ADB Daemon runs inside the device. Whenever a user turns on the developer debug option on an Android device, this daemon starts. ADB Server and client exist within the same binary and run on the development machine. ADB Server listens to port 5037 by default. All client queries (such as adb devices) go to this port and are handled by ADB Server. This is the key point for our deployment architecture. If somehow, we can forward all ADB Client queries (running on a cloud platform) to ADB Server (running locally, where devices are connected), we can actually do the complete setup in the cloud. However, forwarding ADB Client requests from the cloud to a local machine is not an easy job, since we do not have any public IP addresses for this purpose. The way we solved this problem was by creating a Reverse SSH Tunnel. From the local machine (where the devices are connected), we can create a Reverse SSH Tunnel to the cloud machine (where stf-provider is running), so that all ADB Client requests on the cloud provider will be forwarded to ADB Server locally. This way, the cloud-based stf-provider will assume the devices are connected on the cloud VM.

This is the magic command:

ssh -f -N -T-R :5037: user@cloud-host
Reverse SSH Tunnel between local and cloud provider

Overall STF Setup Architecture

Now that the device connection problem is solved, we can design the setup in any way we want. We have hosted STF on GCP. Setup uses GCP load balancer and it proxies all the traffic depending on the region. Each region has its own master with all STF microservices running. Where only one instance is required (such as stf-triproxy), services are running solely in that region. Devices are connected to Mac minis where only the adb is running. We call them the local provider.

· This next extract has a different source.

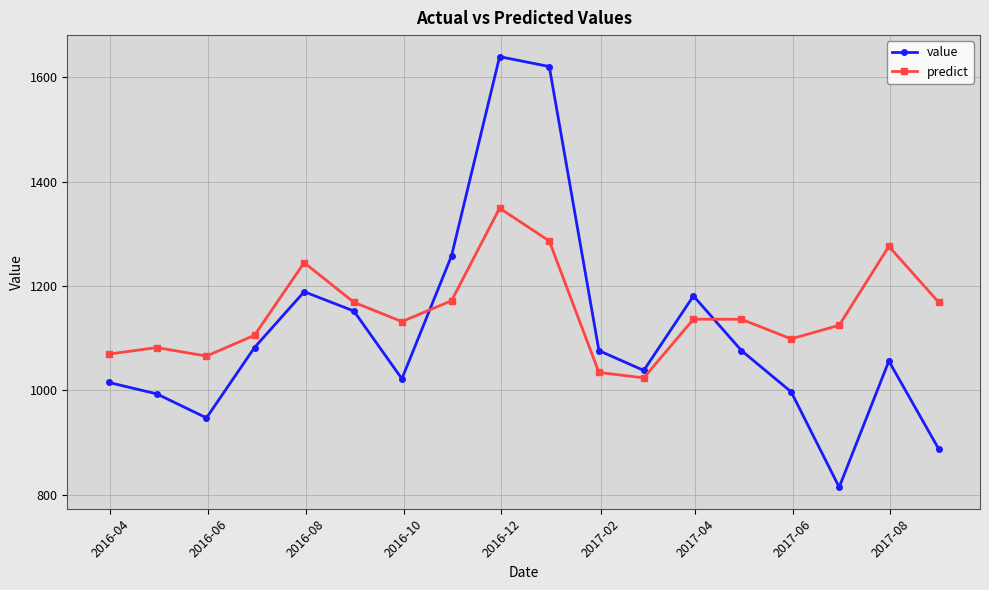

Which series has the widest spread of values?

value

Each local provider is connected to the cloud provider through Reverse SSH Tunnel.

Mercari STF Setup Architecture

About Latency & Stability

At this point, you may be doubting the stability of this setup, since the entire system is dependent on SSH Tunnel. This setup was completed almost 5 months ago and I waited this long to write this blog so that I could collect real data to prove its stability. We use autossh to keep SSH Tunnel alive at all times and use systemd to manage all microservices. Whenever a disconnect occurs, autossh will restart the tunnel and systemd will restart the cloud provider, restoring all the devices. For the past few months, we haven’t seen any major disconnects. We run automated tests every night on these devices from CircleCI and, as of yet, no test has failed due to connection issues.

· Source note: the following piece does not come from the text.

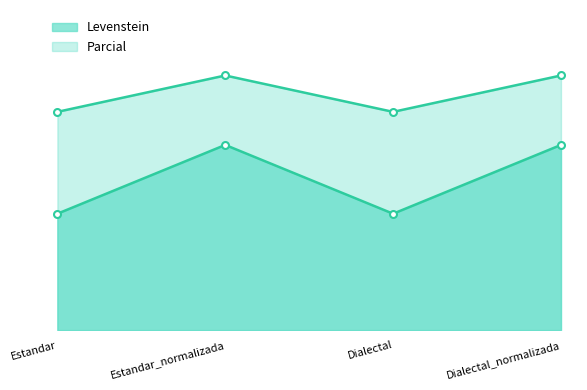

How many interior local valleys does the Levenstein series have?

1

Admittedly, latency is a problem — but not a major one; it does not make STF so slow that it is impossible to use the device. To solve for this, we always try to first connect with devices in our respective regions. Sometimes, STF becomes very slow if the client has a poor Wi-Fi connection or limited throughput, but this is obviously not a deployment issue; it is a user-side problem. One way to reduce this issue is by setting stf-provider’s screen-jpeg-quality option to 25. This will reduce the image size by 75%, while keeping the visual quality largely the same.

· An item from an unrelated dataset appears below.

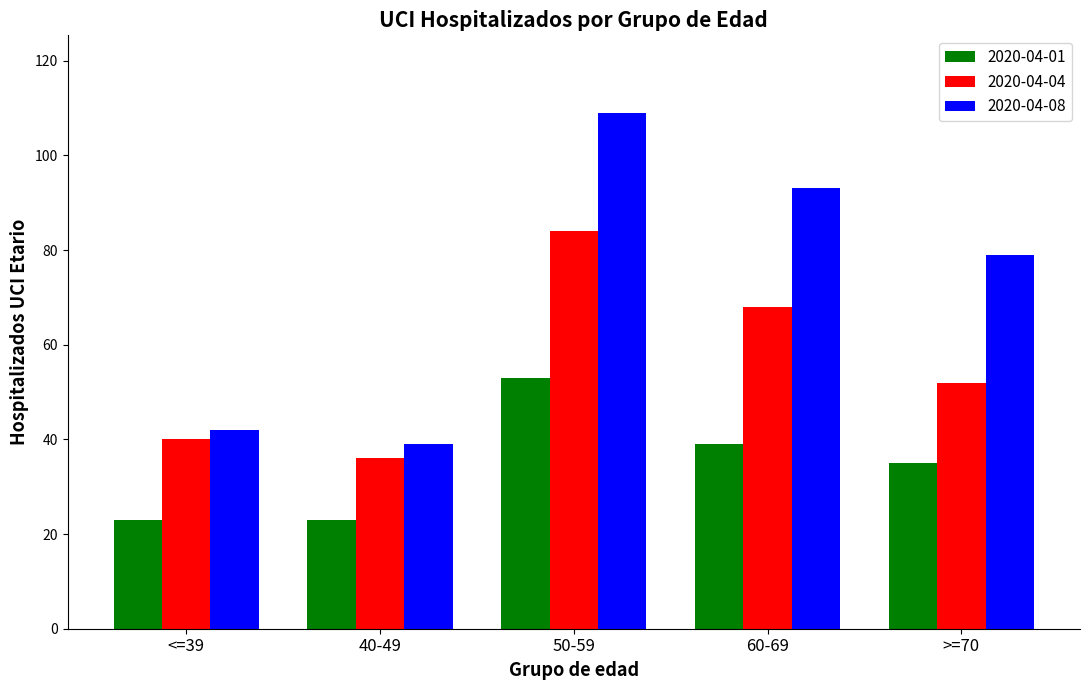

At which category does the chart reach its peak across all series?

50-59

This device farm has empowered us to use any cloud CI service to run automated tests. Before this, we only had two options: either use cloud device farms (such as AWS device farm) which are pretty expensive, or use Jenkins locally. Maintaining local Jenkins slaves and plugins in each region is not something I really want to do, since it doesn’t scale well of us with our current resources. With this setup, we can connect STF device from any CI service using STF API. To understand how to run automated tests on STF devices, you can read more here: stf-appium-example.

Maintaining device infrastructure is one of the biggest hurdles in the mobile test automation journey. This setup has helped us tremendously in solving this problem. I hope our learnings will help you too!